After coming to a final Brexit agreement with her cabinet, Theresa May announced on the 14th November that the Brexit Withdrawal Agreement had been finalised.
The withdrawal is unlikely to affect the UK’s commitment to maintaining high importance on environmental targets, such as the current EU climate goals and green policies.
The deal has been heavily criticised by both Remain and Leave campaigners. Remainers have expressed views that the deal highlights the influence the UK is giving up, whereas, Leavers believe there will still be a dominant EU influence in the deal, disallowing them to get rid of various environmental regulations and EU legislation post-Brexit.
Although a significant improvement on a ‘no deal’ Brexit, there are still strong fears about the UK’s ability to enforce high environmental standards post-Brexit and the ability to work with the EU to accelerate green investment, in addition to ensuring a positive EU-UK trade deal.

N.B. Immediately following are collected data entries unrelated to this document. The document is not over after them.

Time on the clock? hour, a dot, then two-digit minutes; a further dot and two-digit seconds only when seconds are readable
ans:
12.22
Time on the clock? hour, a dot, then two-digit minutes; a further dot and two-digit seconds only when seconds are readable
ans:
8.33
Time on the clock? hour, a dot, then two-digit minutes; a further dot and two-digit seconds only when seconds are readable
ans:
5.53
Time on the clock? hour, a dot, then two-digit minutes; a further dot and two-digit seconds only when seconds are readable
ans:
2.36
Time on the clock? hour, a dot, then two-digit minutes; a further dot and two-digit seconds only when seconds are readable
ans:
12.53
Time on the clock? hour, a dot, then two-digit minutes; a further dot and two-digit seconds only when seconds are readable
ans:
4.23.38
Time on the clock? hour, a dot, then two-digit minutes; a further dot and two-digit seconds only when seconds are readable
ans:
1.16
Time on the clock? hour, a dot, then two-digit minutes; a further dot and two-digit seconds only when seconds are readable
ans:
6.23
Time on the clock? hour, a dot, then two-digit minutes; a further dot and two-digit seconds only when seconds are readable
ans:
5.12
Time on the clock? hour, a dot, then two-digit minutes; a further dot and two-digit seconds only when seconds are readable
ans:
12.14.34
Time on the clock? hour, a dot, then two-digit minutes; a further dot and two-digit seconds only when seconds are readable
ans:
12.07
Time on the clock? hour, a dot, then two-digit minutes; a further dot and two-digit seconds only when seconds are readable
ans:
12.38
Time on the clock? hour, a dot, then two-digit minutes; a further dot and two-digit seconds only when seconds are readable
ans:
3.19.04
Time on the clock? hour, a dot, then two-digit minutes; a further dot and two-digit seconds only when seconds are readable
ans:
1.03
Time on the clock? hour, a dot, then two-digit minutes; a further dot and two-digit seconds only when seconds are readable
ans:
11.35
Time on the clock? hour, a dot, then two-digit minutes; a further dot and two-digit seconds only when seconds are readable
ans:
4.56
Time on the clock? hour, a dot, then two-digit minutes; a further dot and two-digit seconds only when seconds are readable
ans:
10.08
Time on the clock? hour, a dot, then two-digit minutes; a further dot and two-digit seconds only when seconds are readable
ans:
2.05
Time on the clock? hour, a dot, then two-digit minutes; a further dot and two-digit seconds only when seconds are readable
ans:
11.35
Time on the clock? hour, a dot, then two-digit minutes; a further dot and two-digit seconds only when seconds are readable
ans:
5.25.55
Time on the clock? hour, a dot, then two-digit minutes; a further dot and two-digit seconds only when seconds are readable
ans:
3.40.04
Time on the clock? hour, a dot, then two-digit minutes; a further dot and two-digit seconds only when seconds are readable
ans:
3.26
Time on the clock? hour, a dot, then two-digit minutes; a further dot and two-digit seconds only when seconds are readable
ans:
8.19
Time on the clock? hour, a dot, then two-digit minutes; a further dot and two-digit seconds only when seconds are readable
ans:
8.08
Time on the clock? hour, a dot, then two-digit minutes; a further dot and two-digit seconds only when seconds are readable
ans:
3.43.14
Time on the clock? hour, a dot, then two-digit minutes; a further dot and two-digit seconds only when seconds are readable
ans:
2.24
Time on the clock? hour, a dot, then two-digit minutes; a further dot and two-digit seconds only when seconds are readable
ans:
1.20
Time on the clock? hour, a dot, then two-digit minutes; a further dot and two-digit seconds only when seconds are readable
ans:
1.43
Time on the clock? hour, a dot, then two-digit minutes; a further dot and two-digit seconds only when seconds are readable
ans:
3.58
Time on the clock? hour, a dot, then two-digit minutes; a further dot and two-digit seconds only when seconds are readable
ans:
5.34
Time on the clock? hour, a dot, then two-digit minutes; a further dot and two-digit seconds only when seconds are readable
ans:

Included in the Brexit deal is a section on “non-regression in the level of environmental protection” which outlines specific commitments ensuring that the UK and EU’s environmental and climate policies remain broadly aligned on a number of issues. Within this section it states the UK and EU “shall ensure that the level of environmental protection provided by law, regulations and practices is not reduced below the level provided by the common standards applicable within the Union and the United Kingdom at the end of the transition period.”
Overall, the positives that can be taken from Theresa May’s Brexit deal are that it commits the UK to respecting EU environmental principles, such as the precautionary and polluter pays principles, the carbon pricing regime and the support of multilateral environmental treaties, such as the Paris Agreement. However, the negatives are the raised possibilities of political and legal challenges if Brexit rules are breached.